Manga: Thermae Romae I-III

21 November, 2011

My lovely friend Y in Japan sent me the first three volumes of the Japanese manga Thermae Romae by Mari Yamazaki which has been making a huge splash in Japan and is currently being filmed. Knowing I’m partial to anything Roman, she thought it would be a good addition to my library. I was watching the HBO series Rome at the time and pining for Lyndsey Davis’ Falco mysteries which has sadly finished after 20 brilliant adventures so it was a timely savior.

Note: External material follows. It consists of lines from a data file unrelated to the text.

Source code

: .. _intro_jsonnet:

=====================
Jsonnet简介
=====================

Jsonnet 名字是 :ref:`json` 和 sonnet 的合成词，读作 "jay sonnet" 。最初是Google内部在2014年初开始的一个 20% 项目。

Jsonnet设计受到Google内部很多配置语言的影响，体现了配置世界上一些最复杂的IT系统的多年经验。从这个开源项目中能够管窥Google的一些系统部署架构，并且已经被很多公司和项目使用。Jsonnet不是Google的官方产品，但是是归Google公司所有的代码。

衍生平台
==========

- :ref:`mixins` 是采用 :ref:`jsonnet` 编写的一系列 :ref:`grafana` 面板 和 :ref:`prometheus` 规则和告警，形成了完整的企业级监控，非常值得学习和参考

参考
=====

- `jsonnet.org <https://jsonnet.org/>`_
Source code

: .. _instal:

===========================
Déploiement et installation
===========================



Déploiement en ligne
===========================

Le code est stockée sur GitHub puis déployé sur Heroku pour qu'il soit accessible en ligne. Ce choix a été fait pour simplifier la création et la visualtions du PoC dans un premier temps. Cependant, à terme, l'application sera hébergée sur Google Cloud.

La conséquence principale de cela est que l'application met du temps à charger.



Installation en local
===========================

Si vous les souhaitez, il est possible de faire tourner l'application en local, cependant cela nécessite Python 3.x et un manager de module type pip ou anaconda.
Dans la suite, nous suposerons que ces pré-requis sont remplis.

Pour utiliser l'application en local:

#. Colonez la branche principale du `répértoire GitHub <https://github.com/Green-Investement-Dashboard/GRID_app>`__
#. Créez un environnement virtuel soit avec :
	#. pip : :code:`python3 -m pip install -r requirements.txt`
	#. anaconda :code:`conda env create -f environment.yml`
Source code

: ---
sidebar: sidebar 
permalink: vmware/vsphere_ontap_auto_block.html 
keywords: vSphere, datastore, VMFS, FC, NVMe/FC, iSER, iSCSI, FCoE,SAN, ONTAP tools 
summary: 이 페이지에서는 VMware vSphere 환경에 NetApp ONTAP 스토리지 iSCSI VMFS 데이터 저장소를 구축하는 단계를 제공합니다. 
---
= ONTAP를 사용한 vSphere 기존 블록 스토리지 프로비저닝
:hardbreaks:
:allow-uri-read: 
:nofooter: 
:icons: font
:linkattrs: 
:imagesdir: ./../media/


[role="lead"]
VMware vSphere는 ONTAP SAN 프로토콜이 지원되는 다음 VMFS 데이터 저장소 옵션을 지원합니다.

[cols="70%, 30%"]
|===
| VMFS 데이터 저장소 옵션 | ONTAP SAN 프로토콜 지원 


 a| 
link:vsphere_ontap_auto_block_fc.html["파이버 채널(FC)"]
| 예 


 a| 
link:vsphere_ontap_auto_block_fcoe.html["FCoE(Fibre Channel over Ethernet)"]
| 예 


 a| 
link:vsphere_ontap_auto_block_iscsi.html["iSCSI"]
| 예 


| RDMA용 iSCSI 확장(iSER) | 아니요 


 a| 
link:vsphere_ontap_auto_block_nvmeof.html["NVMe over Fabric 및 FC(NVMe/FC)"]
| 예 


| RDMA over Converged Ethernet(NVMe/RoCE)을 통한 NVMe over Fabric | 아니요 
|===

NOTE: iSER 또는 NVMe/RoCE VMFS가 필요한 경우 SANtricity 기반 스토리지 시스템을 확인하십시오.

As I’ve come to expect with manga, things are never what they initally appear to be. I was expecting a solid story about a Roman bath architect/engineer, but what’s this? Lucius Modestus falls into a bath, hits his head and when he emerges, finds himself in a modern Japanese sento. Yamazaki’s about-turn completely caught me unawares and I couldn’t stop laughing at the incredibly bonkers yet utterly brilliant twist in her story. Like with many manga which is published serially in weekly or monthly installments, Thermae Romae follows a loose story arc and is a succession of short episodes.

In each chapter, Lucius Modestus manages to take a fall in a public bath and emerges in different wet locations (such as public baths, hot springs, outdoor wooden baths, private baths, theme parks, etc.) in Japan. And with each journey across time and space, he comes upon an invention that astounds him and pulls him deeper into the study and aesthetic of the bath, comparing both the Roman and Japanese traditions. And he tries to implement these very Japanese features, such as the idea of an onsen town, illustrating bath etiquette, refreshments, etc. into the Roman bath culture with great success.

What I really enjoyed about this series is that not only do you learn about Roman culture during the reign of Hadrian, especially their bath culture, but you also learn about the Japanese bath, it’s social and cultural importance, and how it is the centre of the Japanese community. In modern Japan where community life has changed dramatically, the public baths are becoming scarce even as onsen towns are flourishing. Much like the local pub, the public bath or sento was often a place where people of all generations in the community got together to gossip and share information. To put the two cultures that have most elevated the art of bathing together is really a stroke of genius.

Vol. IV of Thermae Romae is coming out at the end of the year and hopefully I’ll get my mitts on it in the not too distant future. There are scanslations available online and hopefully printed translations would become available soon.

For people who are interested in the aesthetic of the Japanese bath, I’ve found the following titles which look very interesting: How to Take a Japanese Bath by Loenard Koren, The Way of the Japanese Bath by Mark Edward Harris, Sento: The Japanese Public Bath by Elizabeth Ishiyama.

I read this as part of the Japanese Literature Challenge 5!